BRIEF
Starting at the line with "- [x] 🔩 Steel producers", retype each line exactly up to and including the final line of the records below.

AVAILABLE DATA
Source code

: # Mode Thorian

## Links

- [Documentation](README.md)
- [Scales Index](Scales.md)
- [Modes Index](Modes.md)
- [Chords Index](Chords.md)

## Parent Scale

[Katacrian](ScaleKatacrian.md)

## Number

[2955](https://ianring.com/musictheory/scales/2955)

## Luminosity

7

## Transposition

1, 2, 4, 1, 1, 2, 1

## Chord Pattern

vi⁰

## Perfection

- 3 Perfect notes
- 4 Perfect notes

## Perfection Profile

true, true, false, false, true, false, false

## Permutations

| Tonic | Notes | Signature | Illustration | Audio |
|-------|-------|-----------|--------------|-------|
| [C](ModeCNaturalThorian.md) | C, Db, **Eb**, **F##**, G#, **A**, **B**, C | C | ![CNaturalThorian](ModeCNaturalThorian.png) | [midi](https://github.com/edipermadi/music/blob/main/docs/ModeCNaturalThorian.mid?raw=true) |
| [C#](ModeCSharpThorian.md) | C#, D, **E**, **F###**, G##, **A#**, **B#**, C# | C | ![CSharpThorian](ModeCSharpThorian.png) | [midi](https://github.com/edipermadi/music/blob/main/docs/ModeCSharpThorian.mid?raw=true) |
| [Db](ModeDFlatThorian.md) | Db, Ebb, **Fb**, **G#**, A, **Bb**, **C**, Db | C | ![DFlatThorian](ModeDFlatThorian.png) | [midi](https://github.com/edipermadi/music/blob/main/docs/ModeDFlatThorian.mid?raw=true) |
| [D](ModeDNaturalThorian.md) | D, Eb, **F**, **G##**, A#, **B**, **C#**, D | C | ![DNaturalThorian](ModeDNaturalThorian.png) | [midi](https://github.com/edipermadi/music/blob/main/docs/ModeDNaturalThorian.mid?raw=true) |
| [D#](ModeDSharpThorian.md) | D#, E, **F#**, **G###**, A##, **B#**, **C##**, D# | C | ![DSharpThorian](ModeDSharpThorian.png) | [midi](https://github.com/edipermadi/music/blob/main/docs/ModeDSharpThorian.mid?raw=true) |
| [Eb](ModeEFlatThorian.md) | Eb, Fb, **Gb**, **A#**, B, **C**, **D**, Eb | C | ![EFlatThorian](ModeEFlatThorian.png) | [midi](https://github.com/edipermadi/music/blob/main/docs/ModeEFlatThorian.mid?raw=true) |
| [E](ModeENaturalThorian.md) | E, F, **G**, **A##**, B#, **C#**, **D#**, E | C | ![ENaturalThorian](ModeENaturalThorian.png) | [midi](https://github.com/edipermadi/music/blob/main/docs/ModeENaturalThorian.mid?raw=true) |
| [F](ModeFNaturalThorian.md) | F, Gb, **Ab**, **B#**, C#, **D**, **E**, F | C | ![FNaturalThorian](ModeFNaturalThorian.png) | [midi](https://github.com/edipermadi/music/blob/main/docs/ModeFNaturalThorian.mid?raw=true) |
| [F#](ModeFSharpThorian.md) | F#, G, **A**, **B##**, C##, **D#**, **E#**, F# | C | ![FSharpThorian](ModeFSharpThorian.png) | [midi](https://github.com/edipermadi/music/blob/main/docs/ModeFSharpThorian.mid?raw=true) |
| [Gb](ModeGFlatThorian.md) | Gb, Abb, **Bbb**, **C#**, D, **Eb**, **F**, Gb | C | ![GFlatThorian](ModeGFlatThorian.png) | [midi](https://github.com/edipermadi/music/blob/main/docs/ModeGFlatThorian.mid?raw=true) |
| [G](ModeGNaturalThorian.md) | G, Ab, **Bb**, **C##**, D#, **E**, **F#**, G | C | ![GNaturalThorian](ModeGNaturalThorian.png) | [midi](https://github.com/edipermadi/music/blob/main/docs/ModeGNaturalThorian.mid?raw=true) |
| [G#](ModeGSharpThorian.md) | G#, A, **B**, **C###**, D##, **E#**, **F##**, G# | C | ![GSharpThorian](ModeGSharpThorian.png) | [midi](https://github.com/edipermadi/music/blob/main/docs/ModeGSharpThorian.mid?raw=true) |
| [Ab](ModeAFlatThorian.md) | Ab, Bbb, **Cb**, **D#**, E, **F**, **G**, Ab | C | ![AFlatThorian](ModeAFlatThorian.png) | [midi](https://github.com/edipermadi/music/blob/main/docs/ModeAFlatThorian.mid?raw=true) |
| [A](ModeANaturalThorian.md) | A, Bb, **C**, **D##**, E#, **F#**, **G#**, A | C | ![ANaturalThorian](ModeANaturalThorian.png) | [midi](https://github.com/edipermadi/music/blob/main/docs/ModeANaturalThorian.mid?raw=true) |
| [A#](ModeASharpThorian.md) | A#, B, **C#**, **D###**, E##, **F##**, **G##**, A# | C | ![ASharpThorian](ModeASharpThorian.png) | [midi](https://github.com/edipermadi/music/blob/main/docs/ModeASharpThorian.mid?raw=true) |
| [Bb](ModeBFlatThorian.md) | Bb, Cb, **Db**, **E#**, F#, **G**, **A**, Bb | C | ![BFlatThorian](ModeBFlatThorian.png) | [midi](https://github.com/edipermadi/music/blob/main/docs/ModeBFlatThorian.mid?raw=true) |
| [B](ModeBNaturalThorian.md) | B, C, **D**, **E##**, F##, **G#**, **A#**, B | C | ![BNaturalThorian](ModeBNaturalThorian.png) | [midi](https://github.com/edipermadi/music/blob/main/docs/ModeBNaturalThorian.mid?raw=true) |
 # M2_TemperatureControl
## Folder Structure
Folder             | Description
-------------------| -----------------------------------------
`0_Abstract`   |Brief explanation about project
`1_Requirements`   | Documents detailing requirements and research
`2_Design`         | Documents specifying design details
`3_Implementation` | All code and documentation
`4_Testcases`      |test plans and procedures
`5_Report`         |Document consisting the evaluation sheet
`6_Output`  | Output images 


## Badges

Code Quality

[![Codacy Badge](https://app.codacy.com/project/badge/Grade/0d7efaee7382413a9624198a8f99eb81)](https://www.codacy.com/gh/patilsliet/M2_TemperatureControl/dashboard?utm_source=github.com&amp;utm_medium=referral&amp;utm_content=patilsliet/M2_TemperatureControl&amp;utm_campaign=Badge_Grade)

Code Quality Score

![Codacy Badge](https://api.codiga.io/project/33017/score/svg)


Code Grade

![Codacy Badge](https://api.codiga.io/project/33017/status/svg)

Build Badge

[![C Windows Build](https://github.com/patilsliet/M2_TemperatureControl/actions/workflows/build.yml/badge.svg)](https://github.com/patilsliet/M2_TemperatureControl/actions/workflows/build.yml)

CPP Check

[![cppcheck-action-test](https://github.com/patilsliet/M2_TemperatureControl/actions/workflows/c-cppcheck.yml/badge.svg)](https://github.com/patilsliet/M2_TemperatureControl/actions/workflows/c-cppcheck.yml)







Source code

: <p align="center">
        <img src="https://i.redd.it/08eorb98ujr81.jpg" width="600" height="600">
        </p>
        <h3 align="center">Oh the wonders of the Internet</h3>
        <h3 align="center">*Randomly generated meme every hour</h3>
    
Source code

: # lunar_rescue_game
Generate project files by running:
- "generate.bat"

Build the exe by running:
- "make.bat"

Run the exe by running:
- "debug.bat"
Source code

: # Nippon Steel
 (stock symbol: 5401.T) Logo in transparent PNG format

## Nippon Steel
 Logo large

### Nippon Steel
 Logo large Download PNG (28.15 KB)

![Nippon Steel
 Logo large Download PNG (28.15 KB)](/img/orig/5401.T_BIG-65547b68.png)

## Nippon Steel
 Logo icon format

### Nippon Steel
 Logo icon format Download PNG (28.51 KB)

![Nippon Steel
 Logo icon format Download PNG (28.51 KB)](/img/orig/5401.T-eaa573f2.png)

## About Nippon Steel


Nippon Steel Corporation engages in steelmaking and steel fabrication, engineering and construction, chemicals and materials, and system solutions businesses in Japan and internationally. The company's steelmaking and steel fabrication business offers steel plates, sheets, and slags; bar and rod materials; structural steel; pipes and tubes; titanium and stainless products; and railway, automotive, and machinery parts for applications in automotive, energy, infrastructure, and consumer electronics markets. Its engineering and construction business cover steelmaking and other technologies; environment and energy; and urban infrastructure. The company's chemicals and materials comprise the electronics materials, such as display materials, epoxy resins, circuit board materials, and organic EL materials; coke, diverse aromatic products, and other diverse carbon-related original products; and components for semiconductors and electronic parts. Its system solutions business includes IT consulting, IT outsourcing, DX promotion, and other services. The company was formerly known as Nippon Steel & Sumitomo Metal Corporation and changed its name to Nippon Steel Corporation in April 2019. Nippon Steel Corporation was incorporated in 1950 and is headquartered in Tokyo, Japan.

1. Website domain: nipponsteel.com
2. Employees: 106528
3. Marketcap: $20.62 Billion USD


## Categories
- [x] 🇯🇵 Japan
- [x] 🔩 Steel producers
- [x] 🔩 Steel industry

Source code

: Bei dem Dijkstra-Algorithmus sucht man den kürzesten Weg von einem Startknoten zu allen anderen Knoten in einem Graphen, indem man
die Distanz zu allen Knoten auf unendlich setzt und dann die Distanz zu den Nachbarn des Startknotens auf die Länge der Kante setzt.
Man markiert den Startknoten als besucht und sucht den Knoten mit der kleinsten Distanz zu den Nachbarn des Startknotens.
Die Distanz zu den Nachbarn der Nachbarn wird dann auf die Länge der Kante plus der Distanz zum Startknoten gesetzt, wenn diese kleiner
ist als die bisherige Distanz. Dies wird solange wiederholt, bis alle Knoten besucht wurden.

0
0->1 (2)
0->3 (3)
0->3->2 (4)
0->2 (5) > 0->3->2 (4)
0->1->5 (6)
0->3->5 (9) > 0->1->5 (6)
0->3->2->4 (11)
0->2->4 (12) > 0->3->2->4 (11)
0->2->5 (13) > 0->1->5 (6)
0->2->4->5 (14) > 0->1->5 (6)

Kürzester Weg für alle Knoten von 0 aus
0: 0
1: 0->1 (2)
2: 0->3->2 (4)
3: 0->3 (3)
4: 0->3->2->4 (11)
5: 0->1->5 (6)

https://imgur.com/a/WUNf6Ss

EXPECTED ANSWER
- [x] 🔩 Steel producers
- [x] 🔩 Steel industry

Source code

: Bei dem Dijkstra-Algorithmus sucht man den kürzesten Weg von einem Startknoten zu allen anderen Knoten in einem Graphen, indem man
die Distanz zu allen Knoten auf unendlich setzt und dann die Distanz zu den Nachbarn des Startknotens auf die Länge der Kante setzt.
Man markiert den Startknoten als besucht und sucht den Knoten mit der kleinsten Distanz zu den Nachbarn des Startknotens.
Die Distanz zu den Nachbarn der Nachbarn wird dann auf die Länge der Kante plus der Distanz zum Startknoten gesetzt, wenn diese kleiner
ist als die bisherige Distanz. Dies wird solange wiederholt, bis alle Knoten besucht wurden.

0
0->1 (2)
0->3 (3)
0->3->2 (4)
0->2 (5) > 0->3->2 (4)
0->1->5 (6)
0->3->5 (9) > 0->1->5 (6)
0->3->2->4 (11)
0->2->4 (12) > 0->3->2->4 (11)
0->2->5 (13) > 0->1->5 (6)
0->2->4->5 (14) > 0->1->5 (6)

Kürzester Weg für alle Knoten von 0 aus
0: 0
1: 0->1 (2)
2: 0->3->2 (4)
3: 0->3 (3)
4: 0->3->2->4 (11)
5: 0->1->5 (6)

https://imgur.com/a/WUNf6Ss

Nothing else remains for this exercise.